YOUR TASK: Up to and including the line that holds "607 341 24.08", copy every line of the records below exactly, starting at the first; leave pictures out.

THE INPUT:
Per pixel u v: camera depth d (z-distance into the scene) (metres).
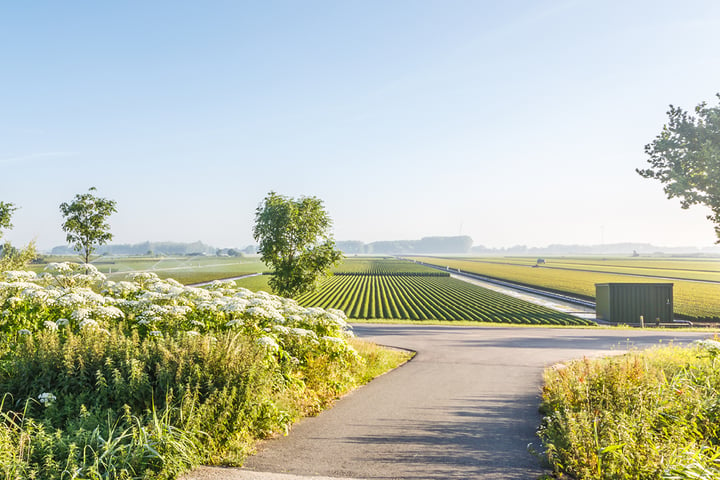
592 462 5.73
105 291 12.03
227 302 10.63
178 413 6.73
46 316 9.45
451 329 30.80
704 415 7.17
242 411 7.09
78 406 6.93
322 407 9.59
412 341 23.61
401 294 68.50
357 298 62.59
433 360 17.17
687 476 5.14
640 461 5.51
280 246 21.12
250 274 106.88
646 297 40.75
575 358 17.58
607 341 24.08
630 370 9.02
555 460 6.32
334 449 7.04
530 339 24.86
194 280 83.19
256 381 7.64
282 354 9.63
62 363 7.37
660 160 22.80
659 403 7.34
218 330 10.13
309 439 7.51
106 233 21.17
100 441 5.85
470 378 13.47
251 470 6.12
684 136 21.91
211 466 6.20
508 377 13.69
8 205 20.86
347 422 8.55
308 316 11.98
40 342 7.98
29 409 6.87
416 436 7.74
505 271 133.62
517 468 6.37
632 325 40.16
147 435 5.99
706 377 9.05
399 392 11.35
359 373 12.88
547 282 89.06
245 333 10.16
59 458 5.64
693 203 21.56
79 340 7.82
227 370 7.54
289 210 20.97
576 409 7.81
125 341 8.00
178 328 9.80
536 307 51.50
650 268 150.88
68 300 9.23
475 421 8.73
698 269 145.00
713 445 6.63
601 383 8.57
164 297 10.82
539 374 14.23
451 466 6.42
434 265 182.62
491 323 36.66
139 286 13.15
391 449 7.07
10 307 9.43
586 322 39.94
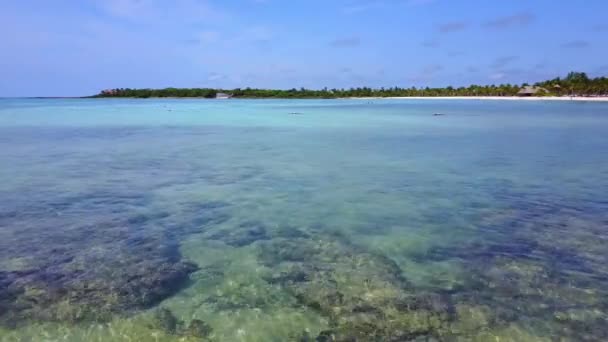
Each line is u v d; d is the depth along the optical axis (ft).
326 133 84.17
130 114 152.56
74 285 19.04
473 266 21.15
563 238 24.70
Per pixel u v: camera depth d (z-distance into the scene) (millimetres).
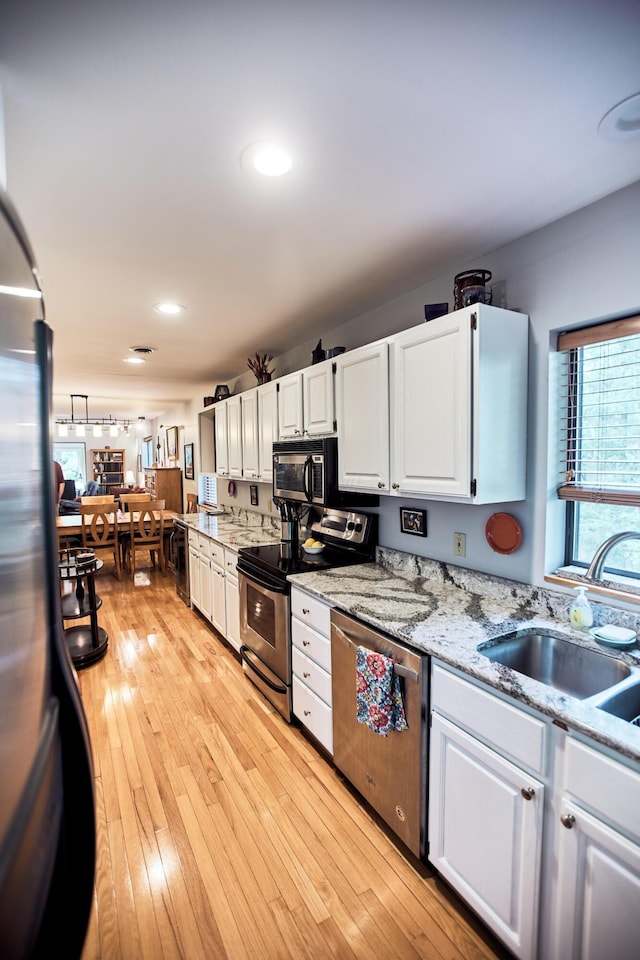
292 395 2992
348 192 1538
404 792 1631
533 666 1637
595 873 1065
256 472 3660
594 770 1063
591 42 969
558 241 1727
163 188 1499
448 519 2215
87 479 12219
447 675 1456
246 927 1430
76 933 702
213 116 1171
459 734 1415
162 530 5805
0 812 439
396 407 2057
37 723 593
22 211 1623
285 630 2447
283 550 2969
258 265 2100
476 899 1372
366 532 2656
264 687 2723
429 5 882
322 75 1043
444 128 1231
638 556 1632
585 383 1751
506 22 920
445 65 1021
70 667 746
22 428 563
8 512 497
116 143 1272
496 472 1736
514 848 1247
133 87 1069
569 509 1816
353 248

SOLUTION TO THE PROBLEM:
Per pixel u v: camera depth d (z-distance into the scene) (metres).
592 462 5.73
105 291 12.03
227 302 10.63
178 413 6.73
46 316 9.45
451 329 30.80
704 415 7.17
242 411 7.09
78 406 6.93
322 407 9.59
412 341 23.61
401 294 68.50
357 298 62.59
433 360 17.17
687 476 5.14
640 461 5.51
280 246 21.12
250 274 106.88
646 297 40.75
575 358 17.58
607 341 24.08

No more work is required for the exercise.